Les exportations camerounaises vers le Gabon, bien que légèrement supérieures (3,30 milliards FCFA en 2024, soit +7,9% par rapport à 2023), demeurent marginales. Elles représentent à peine 1,5% des exportations informelles totales du Cameroun, contre 30,2% pour le Nigeria et 50,6% pour le Tchad.

La structure révèle une domination des produits agricoles : bananes et plantains (16,7%, malgré une chute de 51,4%), racines de manioc (9,5%), arachides non grillées (8,2%) et oignons (6,1%). «Ce paysage diversifié traduit une demande croissante du marché gabonais pour des denrées de base et des produits transformés locaux», note l’INS.

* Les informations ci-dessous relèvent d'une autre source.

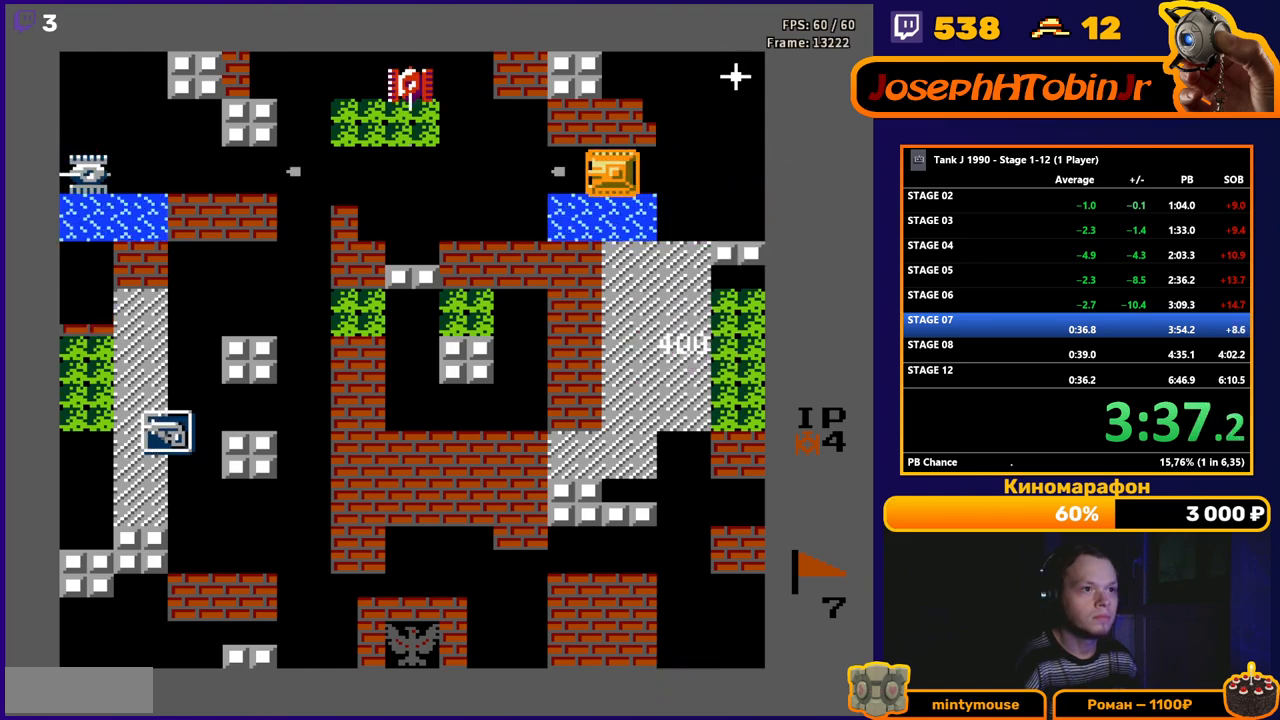
{"buttons": [], "events": [[50, "B", "up"], [500, "DPAD_LEFT", "up"]]}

Toutefois, le rapport souligne « un recul significatif des filières traditionnelles ». Les exportations d’animaux bovins se sont effondrées, passant de 1,48 milliard FCFA en 2023 à seulement 0,13 milliard en 2024 (-90,7%). « Plusieurs produits de consommation courante, tels que la farine de blé et les vins, ont été marginalisés, avec des valeurs inférieures à 0,1 milliard de FCFA. »

Un paradoxe à élucider

Cette faiblesse interroge. Les deux pays partagent une frontière commune, mais les flux y transitant représentent seulement 4,8% des importations et 6,2% des exportations informelles du Cameroun. Plusieurs hypothèses : meilleure efficacité douanière, complémentarité économique limitée entre deux économies pétrolières, ou existence de circuits formels plus développés.

À titre comparatif, les importations informelles depuis le Tchad représentent 1 038,8% des importations formelles contre seulement 9,36% pour le Gabon. Un écart révélateur de réalités économiques radicalement différentes.